[Selected extract]
[start]
The Environmental Studies Network invites contributions that explore the topic of "Emergence and Emergency" for the 2022 GSA conference. We take the current climate change crisis as a point of departure for considering questions of environment and emergence/y in German Studies. This theme intentionally draws on the GSA's Climate Emergency and Technology Committee's recent work as well as the 2021 ASLE Conference of the same theme. The organizers of the ASLE conference proclaimed that we should “never let a good crisis go unused,” yet the histories of German-speaking countries complicate such confidence via numerous troubling examples of crises used for unwelcome outcomes. German-speaking countries have seen the emergence of diverse forms of environmental culture in response to perceived emergencies, in fields ranging from forestry to waste management and from energy policy to creative literary and filmic approaches to environmental thought.
We invite contributions that explore these issues from any perspective within the broad field of interdisciplinary German Studies. In addition to traditional contributions that discuss academic research, we are also interested in self-reflexive contributions on the emergence of a changed GSA. Potential topics may include, but are not limited to:
● Climate Emergency / Climates of Emergence: What conditions allow for resilience and innovation?
● The emergence of past emergencies (e.g, newly uncovered environmental emergencies after 1989, following emergence of new data from the GDR)
● The emergence of new Germanies at multiple points in history, and resulting environmental emergenc(i)es
● The emergence of dominant voices and marginalized positions in German environmental crises
● The emergence of environmental movements and parties
● Chernobyl and the emergence of the search for new energy sources
● Contemporary Germany’s image as master of risk and emergency management (“wir schaffen das”)
● Multispecies emergencies; the emerging of human/animal networks in German history/literature/culture
● Embodied emergences, agency, cyborgs, and AI
● Emergent landscapes; historical and creative approaches to the possibilities for life in environmental ruins
● The entanglement of extinction and emerging life
● Emergency and Crisis as keywords in history, literature, culture
● Self-reflexive contributions on the emergence of a changing GSA: What can environmental studies contribute to help shape the future of the GSA and German Studies in general?
[end]
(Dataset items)
[start]
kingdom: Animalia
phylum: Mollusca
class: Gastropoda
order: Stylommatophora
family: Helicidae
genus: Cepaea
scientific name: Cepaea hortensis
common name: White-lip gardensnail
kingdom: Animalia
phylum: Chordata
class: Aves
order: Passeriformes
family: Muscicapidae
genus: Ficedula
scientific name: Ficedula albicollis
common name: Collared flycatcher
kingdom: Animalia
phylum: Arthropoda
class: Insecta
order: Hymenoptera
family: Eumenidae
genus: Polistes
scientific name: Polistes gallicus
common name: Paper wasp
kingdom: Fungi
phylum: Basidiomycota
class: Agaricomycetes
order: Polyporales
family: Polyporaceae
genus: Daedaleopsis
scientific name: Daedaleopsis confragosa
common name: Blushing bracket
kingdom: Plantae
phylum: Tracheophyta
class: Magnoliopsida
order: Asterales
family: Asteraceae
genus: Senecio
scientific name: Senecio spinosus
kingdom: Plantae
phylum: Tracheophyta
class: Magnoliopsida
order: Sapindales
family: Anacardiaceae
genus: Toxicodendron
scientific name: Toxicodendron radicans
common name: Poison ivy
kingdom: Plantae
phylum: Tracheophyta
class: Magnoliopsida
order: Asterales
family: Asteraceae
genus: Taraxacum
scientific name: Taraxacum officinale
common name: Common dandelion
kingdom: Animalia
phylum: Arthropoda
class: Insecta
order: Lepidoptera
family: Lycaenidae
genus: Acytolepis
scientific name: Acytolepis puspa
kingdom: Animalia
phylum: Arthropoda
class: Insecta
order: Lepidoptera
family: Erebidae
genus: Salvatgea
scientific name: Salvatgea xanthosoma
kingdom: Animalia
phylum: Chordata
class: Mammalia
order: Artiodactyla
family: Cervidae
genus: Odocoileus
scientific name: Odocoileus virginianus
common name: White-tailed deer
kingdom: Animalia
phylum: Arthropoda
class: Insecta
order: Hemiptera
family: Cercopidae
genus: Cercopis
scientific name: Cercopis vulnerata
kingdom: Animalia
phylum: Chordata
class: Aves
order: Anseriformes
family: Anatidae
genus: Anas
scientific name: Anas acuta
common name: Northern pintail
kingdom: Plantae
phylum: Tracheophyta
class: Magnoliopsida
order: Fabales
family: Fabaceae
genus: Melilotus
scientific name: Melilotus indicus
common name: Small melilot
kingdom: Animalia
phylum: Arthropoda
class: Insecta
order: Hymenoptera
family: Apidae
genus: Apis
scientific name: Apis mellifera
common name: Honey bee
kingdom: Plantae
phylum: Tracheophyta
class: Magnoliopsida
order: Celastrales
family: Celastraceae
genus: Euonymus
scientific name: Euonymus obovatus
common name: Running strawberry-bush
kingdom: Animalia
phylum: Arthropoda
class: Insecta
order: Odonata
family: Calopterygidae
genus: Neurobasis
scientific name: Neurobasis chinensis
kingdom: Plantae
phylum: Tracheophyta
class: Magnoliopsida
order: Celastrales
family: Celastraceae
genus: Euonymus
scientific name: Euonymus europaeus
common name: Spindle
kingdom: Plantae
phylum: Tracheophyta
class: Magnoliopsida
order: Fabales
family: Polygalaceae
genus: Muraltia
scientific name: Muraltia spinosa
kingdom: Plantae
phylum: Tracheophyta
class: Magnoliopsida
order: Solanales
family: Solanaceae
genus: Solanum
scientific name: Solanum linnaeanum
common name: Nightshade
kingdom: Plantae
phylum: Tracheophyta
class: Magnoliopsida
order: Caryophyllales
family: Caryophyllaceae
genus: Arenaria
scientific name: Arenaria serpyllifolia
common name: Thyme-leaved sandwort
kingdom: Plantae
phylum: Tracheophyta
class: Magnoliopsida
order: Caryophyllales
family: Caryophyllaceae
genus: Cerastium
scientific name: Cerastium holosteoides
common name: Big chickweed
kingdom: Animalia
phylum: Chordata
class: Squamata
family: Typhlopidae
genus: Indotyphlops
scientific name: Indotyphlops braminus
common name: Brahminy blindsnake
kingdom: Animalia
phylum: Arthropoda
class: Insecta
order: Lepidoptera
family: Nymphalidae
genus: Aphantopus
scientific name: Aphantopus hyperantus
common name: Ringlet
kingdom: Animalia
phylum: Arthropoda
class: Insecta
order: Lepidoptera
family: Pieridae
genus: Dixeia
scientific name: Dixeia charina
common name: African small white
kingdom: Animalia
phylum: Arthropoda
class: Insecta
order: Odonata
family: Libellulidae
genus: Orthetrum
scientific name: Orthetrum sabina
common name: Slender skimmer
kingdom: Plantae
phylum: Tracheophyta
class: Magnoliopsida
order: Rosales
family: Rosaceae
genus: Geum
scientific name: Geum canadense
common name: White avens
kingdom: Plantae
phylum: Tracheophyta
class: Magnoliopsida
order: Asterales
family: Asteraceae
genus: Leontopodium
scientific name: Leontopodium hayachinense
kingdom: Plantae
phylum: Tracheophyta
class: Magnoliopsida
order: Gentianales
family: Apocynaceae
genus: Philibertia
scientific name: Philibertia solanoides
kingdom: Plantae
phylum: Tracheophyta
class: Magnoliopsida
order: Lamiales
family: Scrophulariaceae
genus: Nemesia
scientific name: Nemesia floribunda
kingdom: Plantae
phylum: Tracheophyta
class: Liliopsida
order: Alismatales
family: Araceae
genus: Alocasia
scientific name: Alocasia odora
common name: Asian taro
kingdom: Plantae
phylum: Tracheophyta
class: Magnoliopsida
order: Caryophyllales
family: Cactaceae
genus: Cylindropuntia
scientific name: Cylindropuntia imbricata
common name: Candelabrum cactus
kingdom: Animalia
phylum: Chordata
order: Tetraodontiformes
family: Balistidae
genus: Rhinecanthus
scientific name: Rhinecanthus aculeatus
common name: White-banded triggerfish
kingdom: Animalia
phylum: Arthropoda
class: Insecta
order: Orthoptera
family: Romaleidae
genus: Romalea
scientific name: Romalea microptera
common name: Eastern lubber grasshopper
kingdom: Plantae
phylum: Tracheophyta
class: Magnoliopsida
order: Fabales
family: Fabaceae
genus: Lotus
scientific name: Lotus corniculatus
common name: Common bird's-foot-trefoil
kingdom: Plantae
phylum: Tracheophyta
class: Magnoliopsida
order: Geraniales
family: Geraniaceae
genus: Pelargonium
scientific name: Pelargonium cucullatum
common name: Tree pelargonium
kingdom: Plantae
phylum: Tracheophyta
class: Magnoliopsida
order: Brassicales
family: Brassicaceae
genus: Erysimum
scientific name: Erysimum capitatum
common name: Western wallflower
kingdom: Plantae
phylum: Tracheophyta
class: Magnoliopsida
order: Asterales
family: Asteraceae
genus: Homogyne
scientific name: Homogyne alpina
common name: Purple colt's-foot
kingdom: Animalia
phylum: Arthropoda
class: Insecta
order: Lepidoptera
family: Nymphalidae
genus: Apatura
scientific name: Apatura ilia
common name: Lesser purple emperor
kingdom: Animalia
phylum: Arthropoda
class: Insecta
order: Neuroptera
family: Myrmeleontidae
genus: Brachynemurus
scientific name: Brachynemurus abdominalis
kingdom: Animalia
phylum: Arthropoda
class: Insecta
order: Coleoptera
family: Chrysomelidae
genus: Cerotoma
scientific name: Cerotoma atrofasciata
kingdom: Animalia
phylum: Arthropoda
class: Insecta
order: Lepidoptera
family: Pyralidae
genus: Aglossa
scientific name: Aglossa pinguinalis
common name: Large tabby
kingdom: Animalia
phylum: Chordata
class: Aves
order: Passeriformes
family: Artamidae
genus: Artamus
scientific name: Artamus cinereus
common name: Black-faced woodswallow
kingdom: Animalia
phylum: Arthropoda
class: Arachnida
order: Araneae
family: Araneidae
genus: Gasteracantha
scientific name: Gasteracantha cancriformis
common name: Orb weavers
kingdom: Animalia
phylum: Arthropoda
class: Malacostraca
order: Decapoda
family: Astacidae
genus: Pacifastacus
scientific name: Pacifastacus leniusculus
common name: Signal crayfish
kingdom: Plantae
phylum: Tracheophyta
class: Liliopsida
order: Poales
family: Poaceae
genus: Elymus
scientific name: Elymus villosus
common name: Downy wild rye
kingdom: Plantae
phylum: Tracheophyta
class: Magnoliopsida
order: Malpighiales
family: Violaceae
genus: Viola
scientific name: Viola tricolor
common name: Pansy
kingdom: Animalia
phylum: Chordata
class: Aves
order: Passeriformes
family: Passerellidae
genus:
[end]
[Things to do]
**1)** Repeat word for word the passage of the call for contributions that runs from "We invite contributions" up to and including "from the GDR)".
**2)** Reproduce without changes the lines of the records from the line with "genus: Arenaria" up to and including the line with "genus: Philibertia".

[Per-task answers]
**1)**
We invite contributions that explore these issues from any perspective within the broad field of interdisciplinary German Studies. In addition to traditional contributions that discuss academic research, we are also interested in self-reflexive contributions on the emergence of a changed GSA. Potential topics may include, but are not limited to:
● Climate Emergency / Climates of Emergence: What conditions allow for resilience and innovation?
● The emergence of past emergencies (e.g, newly uncovered environmental emergencies after 1989, following emergence of new data from the GDR)

**2)**
genus: Arenaria
scientific name: Arenaria serpyllifolia
common name: Thyme-leaved sandwort
kingdom: Plantae
phylum: Tracheophyta
class: Magnoliopsida
order: Caryophyllales
family: Caryophyllaceae
genus: Cerastium
scientific name: Cerastium holosteoides
common name: Big chickweed
kingdom: Animalia
phylum: Chordata
class: Squamata
family: Typhlopidae
genus: Indotyphlops
scientific name: Indotyphlops braminus
common name: Brahminy blindsnake
kingdom: Animalia
phylum: Arthropoda
class: Insecta
order: Lepidoptera
family: Nymphalidae
genus: Aphantopus
scientific name: Aphantopus hyperantus
common name: Ringlet
kingdom: Animalia
phylum: Arthropoda
class: Insecta
order: Lepidoptera
family: Pieridae
genus: Dixeia
scientific name: Dixeia charina
common name: African small white
kingdom: Animalia
phylum: Arthropoda
class: Insecta
order: Odonata
family: Libellulidae
genus: Orthetrum
scientific name: Orthetrum sabina
common name: Slender skimmer
kingdom: Plantae
phylum: Tracheophyta
class: Magnoliopsida
order: Rosales
family: Rosaceae
genus: Geum
scientific name: Geum canadense
common name: White avens
kingdom: Plantae
phylum: Tracheophyta
class: Magnoliopsida
order: Asterales
family: Asteraceae
genus: Leontopodium
scientific name: Leontopodium hayachinense
kingdom: Plantae
phylum: Tracheophyta
class: Magnoliopsida
order: Gentianales
family: Apocynaceae
genus: Philibertia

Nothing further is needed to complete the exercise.